Start of RECORD SET

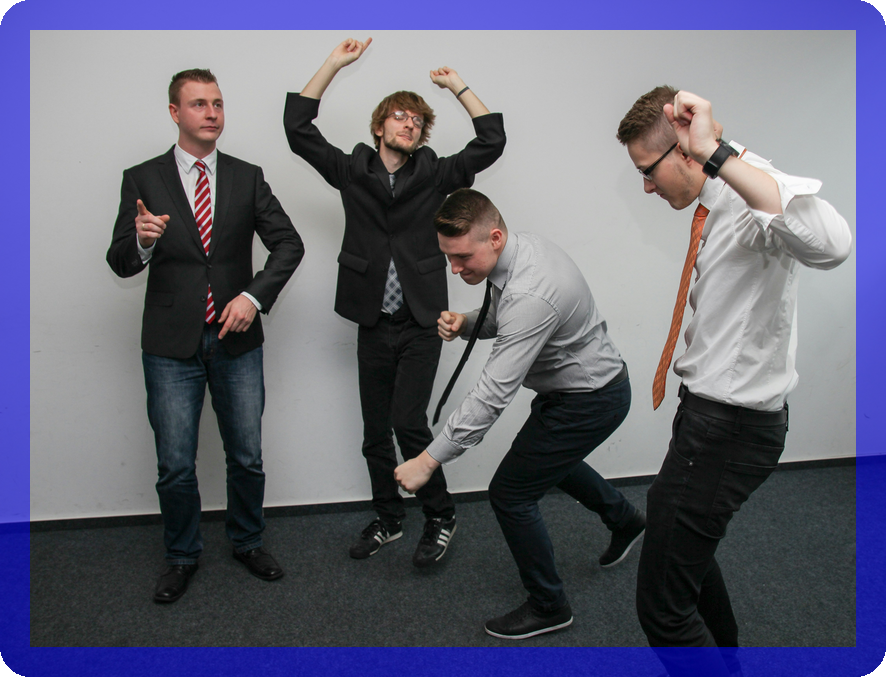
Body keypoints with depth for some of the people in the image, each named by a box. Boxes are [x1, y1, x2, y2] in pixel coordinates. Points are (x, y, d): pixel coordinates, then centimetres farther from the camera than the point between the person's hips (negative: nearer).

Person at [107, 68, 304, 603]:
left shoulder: (247, 177, 5)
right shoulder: (143, 179, 1)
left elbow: (288, 243, 0)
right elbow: (120, 263, -2)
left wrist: (253, 296, -13)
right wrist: (142, 240, -25)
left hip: (237, 340, 2)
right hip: (172, 345, -1)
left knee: (247, 457, 10)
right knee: (176, 467, 6)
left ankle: (248, 542, 33)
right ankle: (183, 556, 29)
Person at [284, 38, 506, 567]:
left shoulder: (434, 175, 4)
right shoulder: (352, 172, 6)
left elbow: (492, 140, -2)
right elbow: (298, 127, 1)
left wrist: (457, 85, 2)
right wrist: (335, 64, 0)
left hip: (421, 323, -2)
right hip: (374, 325, 3)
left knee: (408, 422, -10)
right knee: (376, 431, 10)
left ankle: (441, 518, 11)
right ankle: (388, 519, 30)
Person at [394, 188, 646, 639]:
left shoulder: (530, 295, -37)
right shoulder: (522, 247, -7)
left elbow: (492, 395, -38)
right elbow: (503, 320, 10)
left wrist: (428, 460, -34)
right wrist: (465, 323, -12)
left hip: (589, 400, -10)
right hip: (580, 382, 10)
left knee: (510, 493, -2)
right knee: (547, 456, 32)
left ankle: (548, 607, 20)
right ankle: (623, 520, 56)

End of RECORD SET

WORK ORDER — Each line from the one with "left ankle: (248, 542, 33)" through the last line of the material is to be retyped exactly, and no other line is.

ANSWER —
left ankle: (248, 542, 33)
right ankle: (183, 556, 29)
Person at [284, 38, 506, 567]:
left shoulder: (434, 175, 4)
right shoulder: (352, 172, 6)
left elbow: (492, 140, -2)
right elbow: (298, 127, 1)
left wrist: (457, 85, 2)
right wrist: (335, 64, 0)
left hip: (421, 323, -2)
right hip: (374, 325, 3)
left knee: (408, 422, -10)
right knee: (376, 431, 10)
left ankle: (441, 518, 11)
right ankle: (388, 519, 30)
Person at [394, 188, 646, 639]:
left shoulder: (530, 295, -37)
right shoulder: (522, 247, -7)
left elbow: (492, 395, -38)
right elbow: (503, 320, 10)
left wrist: (428, 460, -34)
right wrist: (465, 323, -12)
left hip: (589, 400, -10)
right hip: (580, 382, 10)
left knee: (510, 493, -2)
right knee: (547, 456, 32)
left ankle: (548, 607, 20)
right ankle: (623, 520, 56)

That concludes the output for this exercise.